Катя словно очнулась и мелко закивала. Мы разделись и зашли в дом. Из комнаты вышел постаревший отец и беззвучно заплакал, прислонившись к дверному косяку. Мы обнялись втроем. Катя накрыла стол в комнате, и за него сели двое симпатичных мальчишек. Я подошла к ним и по очереди обняла их. Испуганные, они сидели тихо-тихо. Отец курил и молча наблюдал за нами. А потом вздохнул и сказал:
– Ну, слава Богу, вся семья в сборе. Садимся обедать!

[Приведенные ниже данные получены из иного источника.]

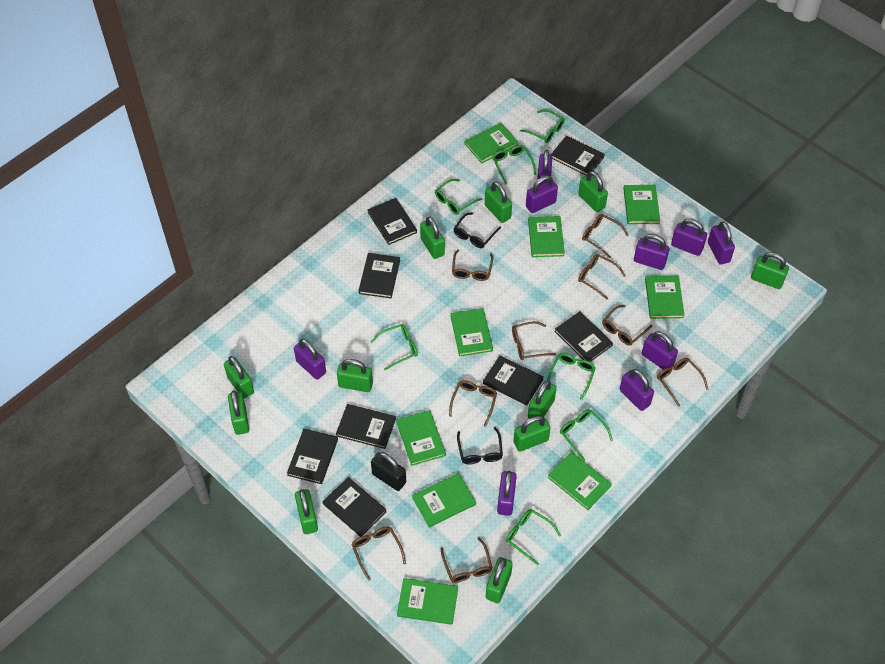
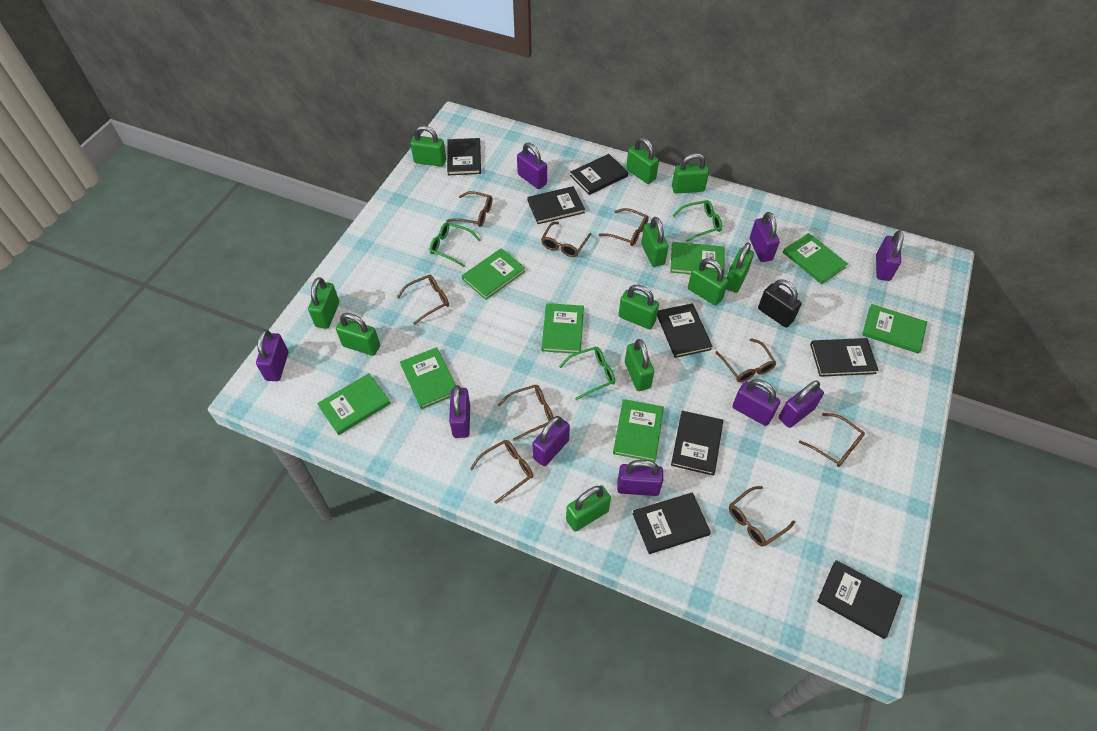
black glasses: [453,212,501,248] [457,427,503,464] = 2 -> none = 0
green book: [396,410,446,466] [397,578,458,625] [412,473,476,527] [450,308,493,356] [465,123,518,163] [528,216,565,257] [548,452,612,510] [623,185,660,224] [645,276,684,319] = 9 -> [317,373,391,435] [400,347,456,409] [462,248,525,300] [541,303,584,353] [613,399,664,462] [670,242,724,274] [783,233,848,284] [862,304,927,354] = 8
green glasses: [371,324,418,370] [435,179,482,215] [492,145,536,184] [506,509,561,565] [520,109,565,143] [547,353,596,400] [560,409,613,461] = 7 -> [429,222,480,267] [559,347,615,400] [672,200,722,242] = 3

Лучше не скажешь – вся семья в сборе. Ничего не попишешь – такая теперь вот у нас была семья. И слава Богу, что у нас хватило ума с этим смириться. Принять этот непростой пазл, который сложила жизнь и выкинула нам. Так, как было необходимо и мне, и сестре, – сейчас мы это понимали наверняка. И нашему отцу. Найти в себе силы начать со всем этим жить. Жить, чтобы жить, – и постараться быть счастливыми. Как просила нас мама.
Божий подарок
Об этом Божьем подарке никто уже и не мечтал – ни сорокалетняя некрасивая Фира, измученная болезнями и двадцатилетними хождениями по врачам, ни сорокапятилетний Натан, неутомимый трудяга, давно смирившийся с болезнями любимой жены и своим несостоявшимся отцовством. Хотя кому-кому, если не им, должен был послать Бог дитя, да не одно, а как минимум троих. Им – трепетной и мягкосердечной Фире и Натану, крепко стоявшему на своих кривоватых ногах на этой грешной земле. Благополучие и достаток в семье он обеспечивал, а как же иначе? Натан был скорняк – своими короткими и толстоватыми исколотыми пальцами он шил легкие и пушистые шапки, да не просто убогие треухи, он был художником в своем деле. Например, легкую шапочку из белой норки он непременно украшал элегантным цветком из норки черной, а царственную соболиную – легким пером из крашеной лисицы. Это были не шапки, а шляпы и шляпки. Понятное дело, заказчиков была уйма. Трудился Натан от зари до позднего вечера, перетруждая свои подслеповатые глаза, и так подпорченные постоянным чтением Торы.
Фира многого не просила, но тогда была еще большая семья: Фирин брат-инвалид, одинокая сестра Натана в Тирасполе, старая тетушка в Риге. Натан держал в своих трудовых руках всю эту семью.
О том, что она беременна, Фира узнала в октябре, после очередного грязевого курорта, последнего, как она решила, в ее жизни. Тошнило сильно почти все девять месяцев, живот был огромный, Фира страшно отекала, и лицо ее покрылось темно-коричневыми пятнами. И распух, без того не маленький, фамильный Фирин нос. Роды принимали лучшие профессора лучшего в те годы роддома. На ошибку права они не имели. Родилась девочка – крупная, толстенькая, с черным пухом на голове. Куколка. Натан таскал ее на руках ночи напролет – не дай Бог, пискнет! Измученная Фира лежала на высоких подушках, сцеживая молоко из изможденной груди, и счастливо и слабо улыбалась. Господь услышал! Не зря, не зря они молились и вели праведный образ жизни! Господь их услышал. Аминь!